### The problem
Repeat every record below exactly, but leave out any pictures.

Items listed in a dataset:
☆ ☆ ☆ ☆ ☆ ☆ ☆
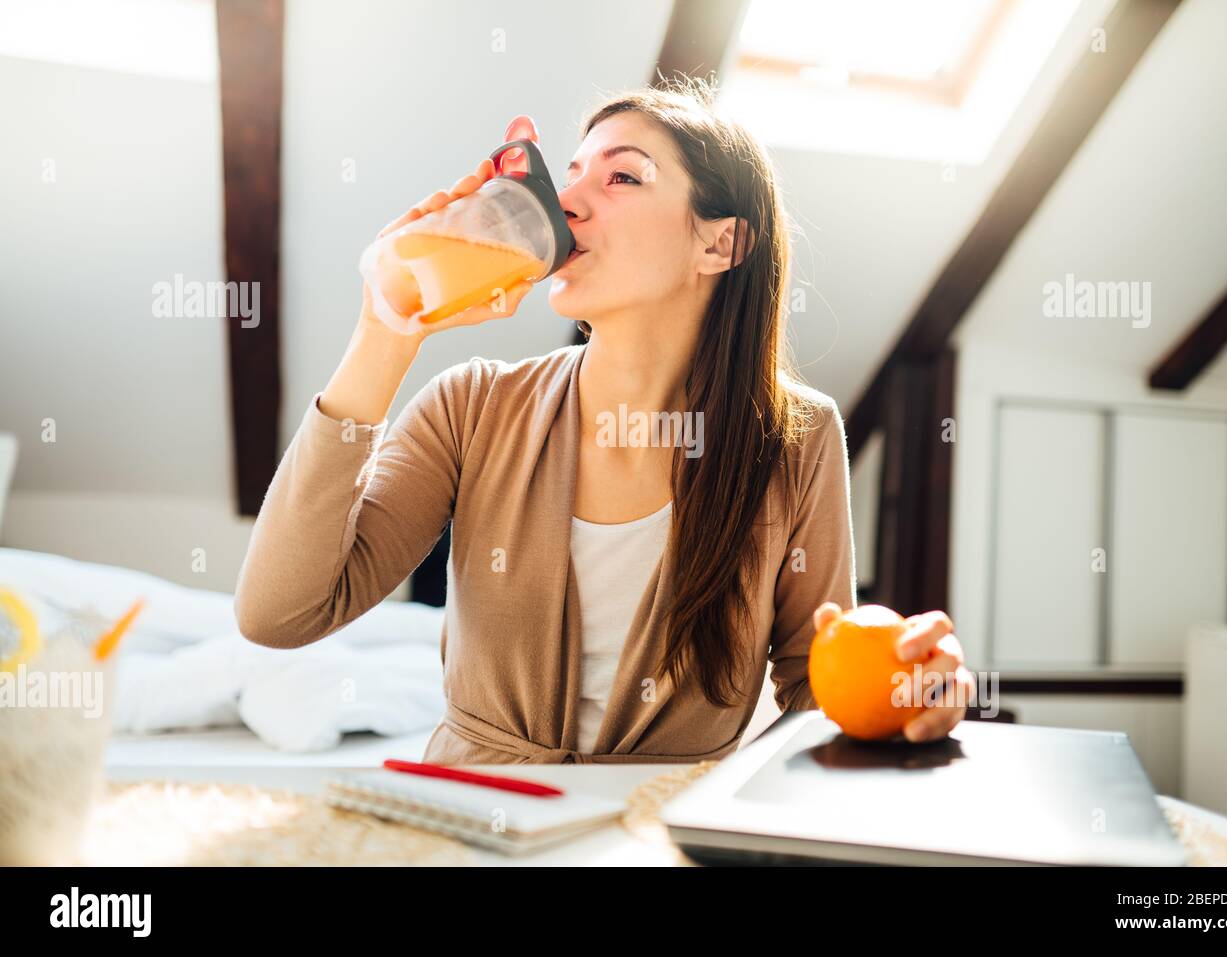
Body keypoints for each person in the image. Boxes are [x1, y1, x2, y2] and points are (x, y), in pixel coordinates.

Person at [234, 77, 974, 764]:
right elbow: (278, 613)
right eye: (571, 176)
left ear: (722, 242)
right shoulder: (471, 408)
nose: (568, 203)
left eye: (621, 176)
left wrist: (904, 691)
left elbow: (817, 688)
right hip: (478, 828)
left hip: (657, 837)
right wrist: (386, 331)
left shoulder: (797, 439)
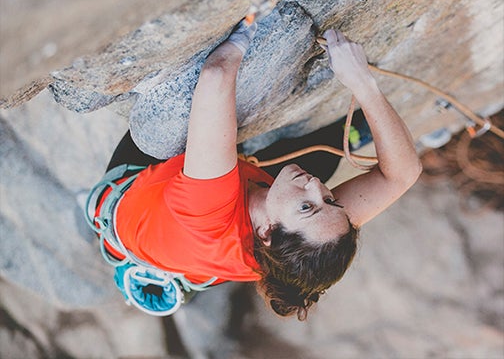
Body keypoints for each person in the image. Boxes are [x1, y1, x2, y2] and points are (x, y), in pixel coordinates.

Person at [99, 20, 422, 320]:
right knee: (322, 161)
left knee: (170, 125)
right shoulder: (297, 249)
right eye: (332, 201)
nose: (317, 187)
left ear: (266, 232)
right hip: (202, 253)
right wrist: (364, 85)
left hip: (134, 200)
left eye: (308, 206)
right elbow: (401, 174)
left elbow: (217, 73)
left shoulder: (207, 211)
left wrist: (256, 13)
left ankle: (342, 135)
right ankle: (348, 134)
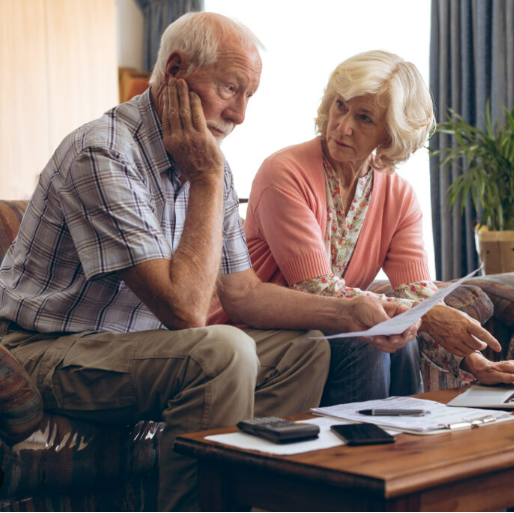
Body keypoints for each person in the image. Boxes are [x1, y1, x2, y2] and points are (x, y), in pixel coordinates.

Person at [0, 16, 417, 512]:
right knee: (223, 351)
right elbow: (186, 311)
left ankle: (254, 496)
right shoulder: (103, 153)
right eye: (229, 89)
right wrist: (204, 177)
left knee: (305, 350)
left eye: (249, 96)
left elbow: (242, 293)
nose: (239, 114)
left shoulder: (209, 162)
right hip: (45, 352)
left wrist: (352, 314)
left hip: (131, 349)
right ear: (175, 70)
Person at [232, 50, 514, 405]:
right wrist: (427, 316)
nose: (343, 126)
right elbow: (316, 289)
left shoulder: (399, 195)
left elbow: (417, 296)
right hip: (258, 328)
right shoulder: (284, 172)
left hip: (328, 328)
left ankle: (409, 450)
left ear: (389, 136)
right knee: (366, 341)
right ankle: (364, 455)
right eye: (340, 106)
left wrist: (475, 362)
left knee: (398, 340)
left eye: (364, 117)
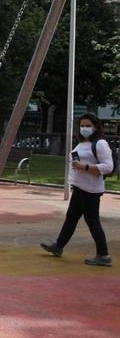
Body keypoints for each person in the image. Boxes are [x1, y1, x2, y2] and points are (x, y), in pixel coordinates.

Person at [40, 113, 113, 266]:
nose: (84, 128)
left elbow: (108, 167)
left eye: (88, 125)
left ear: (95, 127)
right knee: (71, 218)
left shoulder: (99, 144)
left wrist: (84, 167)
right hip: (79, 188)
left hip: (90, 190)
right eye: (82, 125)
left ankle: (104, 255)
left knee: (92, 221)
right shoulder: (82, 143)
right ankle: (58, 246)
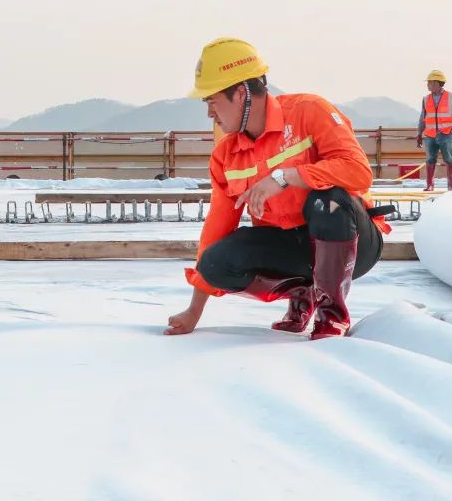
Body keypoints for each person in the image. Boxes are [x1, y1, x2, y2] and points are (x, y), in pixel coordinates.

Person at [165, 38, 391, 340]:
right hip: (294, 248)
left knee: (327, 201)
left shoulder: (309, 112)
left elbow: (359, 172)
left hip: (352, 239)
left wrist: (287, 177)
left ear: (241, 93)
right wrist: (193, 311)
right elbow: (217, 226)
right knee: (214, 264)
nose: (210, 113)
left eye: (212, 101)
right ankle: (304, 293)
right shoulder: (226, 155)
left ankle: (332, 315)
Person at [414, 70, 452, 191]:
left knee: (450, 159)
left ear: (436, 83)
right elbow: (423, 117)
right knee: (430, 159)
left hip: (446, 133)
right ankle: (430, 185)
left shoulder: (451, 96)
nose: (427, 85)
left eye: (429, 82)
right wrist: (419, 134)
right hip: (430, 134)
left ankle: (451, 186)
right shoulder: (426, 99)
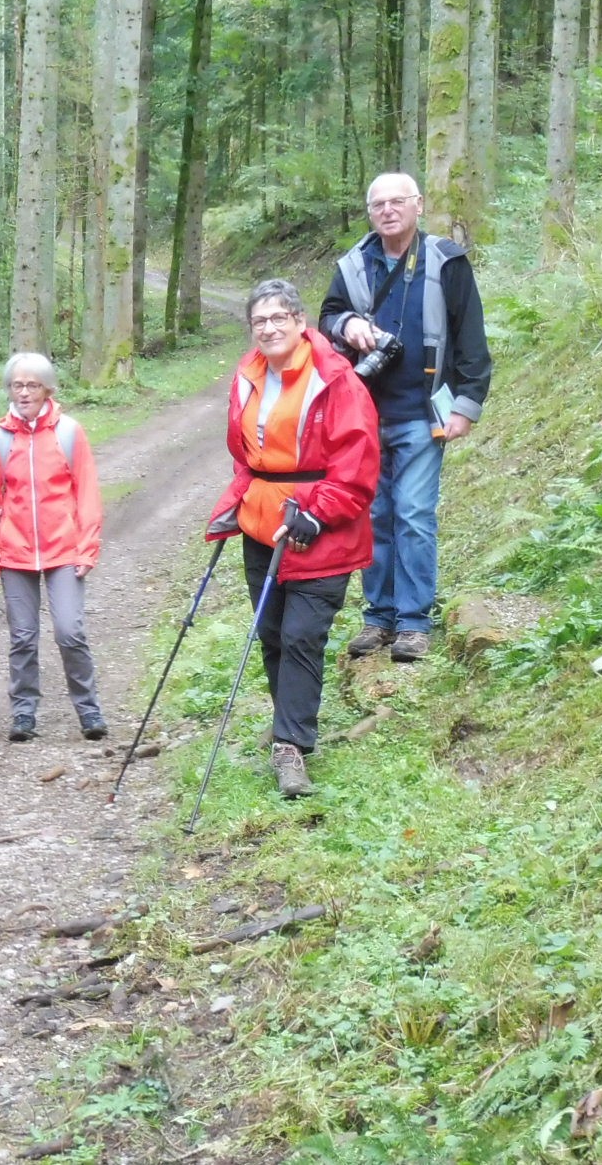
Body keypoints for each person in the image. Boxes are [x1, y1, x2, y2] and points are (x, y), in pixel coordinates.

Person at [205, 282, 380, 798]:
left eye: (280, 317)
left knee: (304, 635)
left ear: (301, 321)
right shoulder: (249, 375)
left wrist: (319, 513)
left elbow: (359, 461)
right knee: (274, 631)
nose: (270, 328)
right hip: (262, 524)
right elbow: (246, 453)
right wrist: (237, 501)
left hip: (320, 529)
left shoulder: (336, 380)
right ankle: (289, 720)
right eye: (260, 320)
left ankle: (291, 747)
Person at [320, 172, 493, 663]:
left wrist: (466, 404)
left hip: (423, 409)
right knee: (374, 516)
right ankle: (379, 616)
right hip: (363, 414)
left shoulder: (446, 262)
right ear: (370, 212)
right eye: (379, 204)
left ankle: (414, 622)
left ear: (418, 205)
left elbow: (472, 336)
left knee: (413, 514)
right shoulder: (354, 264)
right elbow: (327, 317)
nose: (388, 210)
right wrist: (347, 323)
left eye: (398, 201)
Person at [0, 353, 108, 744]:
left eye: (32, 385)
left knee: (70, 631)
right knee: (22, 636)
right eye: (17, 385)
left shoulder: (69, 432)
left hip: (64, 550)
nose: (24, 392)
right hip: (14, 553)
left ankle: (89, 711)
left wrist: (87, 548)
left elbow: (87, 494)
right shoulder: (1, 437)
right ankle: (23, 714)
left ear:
☆ ☆ ☆ ☆ ☆ ☆ ☆
### Your response
Body keypoints for each person in the image. Boxes are [x1, y1, x2, y2] and points are (x, y), in pixel coordinates.

Person at [234, 77, 974, 764]:
right elbow: (278, 613)
right eye: (571, 176)
left ear: (722, 242)
right shoulder: (471, 408)
nose: (568, 203)
left eye: (621, 176)
left wrist: (904, 691)
left elbow: (817, 688)
right hip: (478, 828)
left hip: (657, 837)
right wrist: (386, 331)
left shoulder: (797, 439)
Body keypoints for each person in the image. Boxes are [x1, y1, x2, y2] and points are (x, y), in pixel coordinates.

Person at [99, 20, 422, 320]:
right knee: (322, 161)
left knee: (170, 125)
right shoulder: (297, 249)
right eye: (332, 201)
nose: (317, 187)
left ear: (266, 232)
right hip: (202, 253)
right wrist: (364, 85)
left hip: (134, 200)
left eye: (308, 206)
right elbow: (401, 174)
left elbow: (217, 73)
left shoulder: (207, 211)
left wrist: (256, 13)
left ankle: (342, 135)
right ankle: (348, 134)
Body keypoints for each person in the image. Boxes are [x1, y1, x2, y2] and points are (x, y), in pixel coordinates.

Person at [0, 16, 417, 512]:
right knee: (223, 351)
right elbow: (186, 311)
left ankle: (254, 496)
right shoulder: (103, 153)
right eye: (229, 89)
right wrist: (204, 177)
left knee: (305, 350)
left eye: (249, 96)
left elbow: (242, 293)
nose: (239, 114)
left shoulder: (209, 162)
right hip: (45, 352)
left wrist: (352, 314)
left hip: (131, 349)
right ear: (175, 70)
Person at [232, 50, 514, 405]:
right wrist: (427, 316)
nose: (343, 126)
right elbow: (316, 289)
left shoulder: (399, 195)
left elbow: (417, 296)
right hip: (258, 328)
right shoulder: (284, 172)
left hip: (328, 328)
left ankle: (409, 450)
left ear: (389, 136)
right knee: (366, 341)
right ankle: (364, 455)
right eye: (340, 106)
left wrist: (475, 362)
left knee: (398, 340)
left eye: (364, 117)
Body keypoints for each person in the image. Boxes are [x1, y1, x2, y2] and points are (x, y), in pixel coordinates.

Person at [40, 113, 113, 266]:
nose: (84, 128)
left elbow: (108, 167)
left eye: (88, 125)
left ear: (95, 127)
right knee: (71, 218)
left shoulder: (99, 144)
left wrist: (84, 167)
right hip: (79, 188)
left hip: (90, 190)
right eye: (82, 125)
left ankle: (104, 255)
left knee: (92, 221)
right shoulder: (82, 143)
right ankle: (58, 246)
Body keypoints for each person in the image. Boxes are [x1, y1, x2, y2] and points are (x, y), in pixel coordinates.

Person at [165, 38, 391, 340]:
right hip: (294, 248)
left knee: (327, 201)
left shoulder: (309, 112)
left elbow: (359, 172)
left hip: (352, 239)
left wrist: (287, 177)
left ear: (241, 93)
right wrist: (193, 311)
right elbow: (217, 226)
right knee: (214, 264)
nose: (210, 113)
left eye: (212, 101)
right ankle: (304, 293)
right shoulder: (226, 155)
left ankle: (332, 315)
Person at [414, 70, 452, 191]:
left knee: (450, 159)
left ear: (436, 83)
right elbow: (423, 117)
right knee: (430, 159)
left hip: (446, 133)
right ankle: (430, 185)
left shoulder: (451, 96)
nose: (427, 85)
left eye: (429, 82)
right wrist: (419, 134)
right hip: (430, 134)
left ankle: (451, 186)
right shoulder: (426, 99)
Body keypoints for each person in the image. Boxes are [x1, y1, x2, y2] and points are (x, y), in pixel coordinates.

Person at [205, 282, 380, 798]:
left eye: (280, 317)
left knee: (304, 635)
left ear: (301, 321)
right shoulder: (249, 375)
left wrist: (319, 513)
left elbow: (359, 461)
right knee: (274, 631)
nose: (270, 328)
right hip: (262, 524)
right elbow: (246, 453)
right wrist: (237, 501)
left hip: (320, 529)
left shoulder: (336, 380)
right ankle: (289, 720)
right eye: (260, 320)
left ankle: (291, 747)
Person at [320, 172, 493, 663]:
left wrist: (466, 404)
left hip: (423, 409)
right knee: (374, 516)
right ankle: (379, 616)
right hip: (363, 414)
left shoulder: (446, 262)
right ear: (370, 212)
right eye: (379, 204)
left ankle: (414, 622)
left ear: (418, 205)
left elbow: (472, 336)
left knee: (413, 514)
right shoulder: (354, 264)
right elbow: (327, 317)
nose: (388, 210)
right wrist: (347, 323)
left eye: (398, 201)
Person at [0, 353, 108, 744]:
left eye: (32, 385)
left knee: (70, 631)
right knee: (22, 636)
right eye: (17, 385)
left shoulder: (69, 432)
left hip: (64, 550)
nose: (24, 392)
right hip: (14, 553)
left ankle: (89, 711)
left wrist: (87, 548)
left elbow: (87, 494)
right shoulder: (1, 437)
right ankle: (23, 714)
left ear:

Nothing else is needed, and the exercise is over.